To-do list ::
1: Please reproduce the part of the passage on agroforests in Brazil's Atlantic Forest that begins at the words "The PARTNERS Connection" and stops after "an international audience.", replacing "Biotropica" with "Restoration Ecology".
2: According to the passage on agroforests in Brazil's Atlantic Forest, how many native ethnospecies did the agroforests and managed secondary forests supply?

Source passage ::
____

This study demonstrated the value of community-managed agroforests and second-growth forests as a restoration approach in the coastal Atlantic Forest of Brazil. Agroforests and, more remarkably, managed secondary forests, allowed the recovery of a well-developed forest structure, rich of native species − including five threatened species −, and supplied market valuable and culturally important plants, of an impressive variety of 231 native ethnospecies. These production systems included an emblematic threatened palm – Euterpe edulis – which have been overexploited in the region for palm heart production and has now been exploited by local farmers and communities for fruit pulp production, a sustainable alternative as the palm does not have to be cut to be used. The fruit pulp of this species has been used as an equivalent of the açaí (E. oleraceae), of the Amazon basin, and have allowed farmers to make their living from the conservation and restoration of E. edulis populations, which directly benefit the many frugivorous birds that feed on its fruits.
The PARTNERS Connection
This paper was published in a special issue of Biotropica that was organized by PARTNERS, with the aim of compiling a collection of high-level publications about the main challenges for large-scale restoration. This special issue was an important incentive for this paper, and the discussions authors had with other PARTNERS members during the workshops were essential for consolidating the idea of this work and presenting this Brazil’s case study for an international audience.

____

Material ::
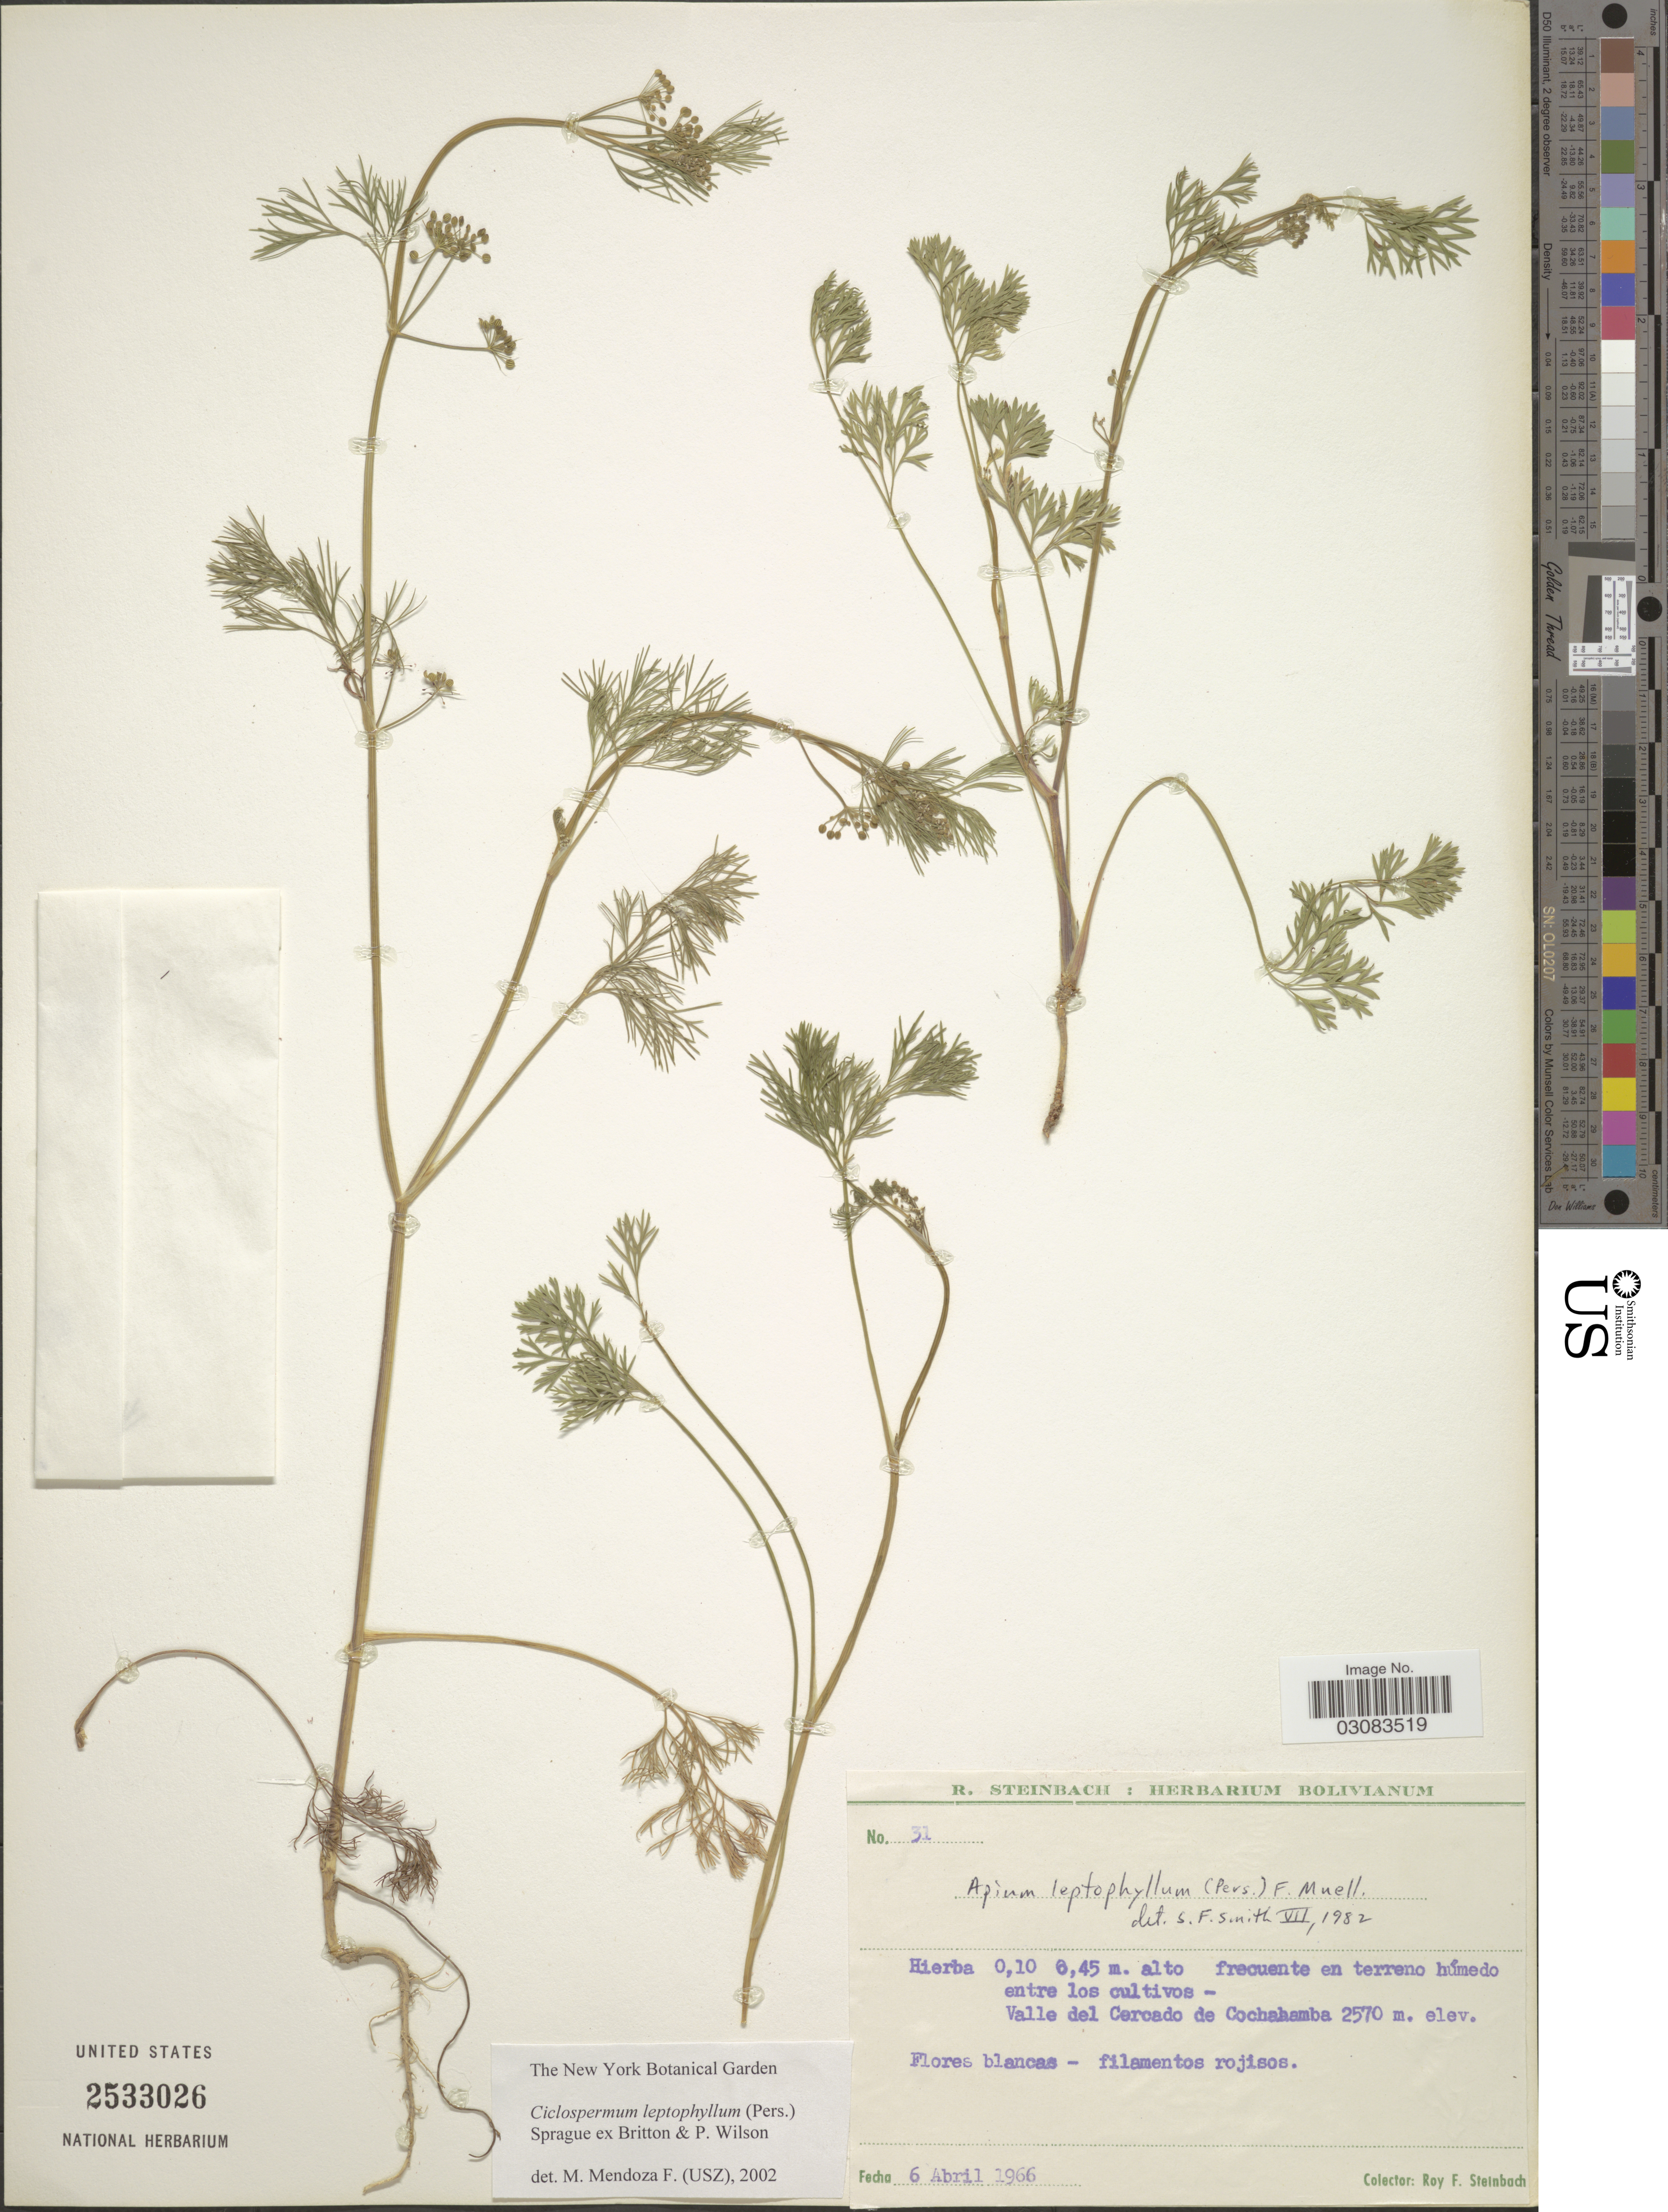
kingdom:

____

The replies ::
1:
The PARTNERS Connection
This paper was published in a special issue of Restoration Ecology that was organized by PARTNERS, with the aim of compiling a collection of high-level publications about the main challenges for large-scale restoration. This special issue was an important incentive for this paper, and the discussions authors had with other PARTNERS members during the workshops were essential for consolidating the idea of this work and presenting this Brazil’s case study for an international audience.

2: 231 native ethnospecies.